(A run of records)
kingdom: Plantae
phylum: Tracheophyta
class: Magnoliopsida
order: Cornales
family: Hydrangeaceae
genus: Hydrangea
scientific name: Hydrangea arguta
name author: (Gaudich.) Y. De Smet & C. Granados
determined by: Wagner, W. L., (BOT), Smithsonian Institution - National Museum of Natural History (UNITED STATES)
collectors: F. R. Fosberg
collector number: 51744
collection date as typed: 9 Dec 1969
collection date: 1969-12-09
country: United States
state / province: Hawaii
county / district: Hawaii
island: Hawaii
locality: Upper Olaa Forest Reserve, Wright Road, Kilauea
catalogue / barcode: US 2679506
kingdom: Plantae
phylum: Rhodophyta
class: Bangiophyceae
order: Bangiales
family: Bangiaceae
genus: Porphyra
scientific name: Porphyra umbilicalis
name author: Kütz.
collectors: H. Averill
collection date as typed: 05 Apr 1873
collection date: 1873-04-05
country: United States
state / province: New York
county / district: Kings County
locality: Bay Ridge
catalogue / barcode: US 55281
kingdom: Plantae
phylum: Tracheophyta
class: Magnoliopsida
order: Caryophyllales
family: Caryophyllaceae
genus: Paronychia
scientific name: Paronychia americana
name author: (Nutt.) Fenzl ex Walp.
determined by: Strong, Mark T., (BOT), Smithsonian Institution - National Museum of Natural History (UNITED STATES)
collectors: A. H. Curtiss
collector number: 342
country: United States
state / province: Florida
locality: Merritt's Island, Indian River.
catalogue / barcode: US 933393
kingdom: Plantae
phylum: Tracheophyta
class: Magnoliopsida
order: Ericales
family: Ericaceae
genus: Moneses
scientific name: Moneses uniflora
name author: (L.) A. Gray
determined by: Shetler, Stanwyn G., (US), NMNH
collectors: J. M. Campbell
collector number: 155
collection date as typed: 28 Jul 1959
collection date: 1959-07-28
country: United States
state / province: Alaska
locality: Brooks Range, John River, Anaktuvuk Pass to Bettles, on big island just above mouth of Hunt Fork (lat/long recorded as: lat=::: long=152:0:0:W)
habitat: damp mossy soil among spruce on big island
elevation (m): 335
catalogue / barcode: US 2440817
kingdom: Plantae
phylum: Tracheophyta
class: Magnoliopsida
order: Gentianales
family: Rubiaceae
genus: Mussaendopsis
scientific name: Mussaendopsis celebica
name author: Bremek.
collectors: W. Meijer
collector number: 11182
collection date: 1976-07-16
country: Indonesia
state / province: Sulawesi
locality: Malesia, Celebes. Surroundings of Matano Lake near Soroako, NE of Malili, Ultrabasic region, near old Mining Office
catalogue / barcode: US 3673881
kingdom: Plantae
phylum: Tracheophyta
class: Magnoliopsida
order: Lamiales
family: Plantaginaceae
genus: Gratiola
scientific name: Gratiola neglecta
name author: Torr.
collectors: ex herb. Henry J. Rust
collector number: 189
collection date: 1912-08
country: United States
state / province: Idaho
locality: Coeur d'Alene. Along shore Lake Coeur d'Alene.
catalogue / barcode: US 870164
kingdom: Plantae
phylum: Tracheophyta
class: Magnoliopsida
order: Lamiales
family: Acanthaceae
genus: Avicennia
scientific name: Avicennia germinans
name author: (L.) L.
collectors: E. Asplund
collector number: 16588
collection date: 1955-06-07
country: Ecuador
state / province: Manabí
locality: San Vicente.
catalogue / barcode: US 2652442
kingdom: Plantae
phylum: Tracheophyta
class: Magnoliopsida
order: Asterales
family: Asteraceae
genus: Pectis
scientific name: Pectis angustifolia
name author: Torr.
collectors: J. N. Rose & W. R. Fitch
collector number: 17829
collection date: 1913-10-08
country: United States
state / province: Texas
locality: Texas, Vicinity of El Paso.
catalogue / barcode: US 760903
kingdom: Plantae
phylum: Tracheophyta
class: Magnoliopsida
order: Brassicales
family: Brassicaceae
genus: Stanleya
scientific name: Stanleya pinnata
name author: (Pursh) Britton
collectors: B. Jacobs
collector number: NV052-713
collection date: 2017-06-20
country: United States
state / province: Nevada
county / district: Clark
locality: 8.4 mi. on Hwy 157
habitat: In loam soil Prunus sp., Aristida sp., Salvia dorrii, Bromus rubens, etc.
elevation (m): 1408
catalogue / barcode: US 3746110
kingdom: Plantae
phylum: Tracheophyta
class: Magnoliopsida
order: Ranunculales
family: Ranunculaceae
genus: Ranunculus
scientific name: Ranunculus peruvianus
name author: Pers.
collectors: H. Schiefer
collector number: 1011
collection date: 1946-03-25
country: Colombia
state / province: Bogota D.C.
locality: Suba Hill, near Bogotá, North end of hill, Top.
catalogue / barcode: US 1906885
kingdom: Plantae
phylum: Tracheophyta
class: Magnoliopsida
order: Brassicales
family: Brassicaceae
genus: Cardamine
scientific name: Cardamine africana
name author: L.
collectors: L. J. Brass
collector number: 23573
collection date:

• TO DO:
Please find each line in the data above that contains the string "county" and copy those lines out.

• TASK RESULT:
county / district: Hawaii
county / district: Kings County
county / district: Clark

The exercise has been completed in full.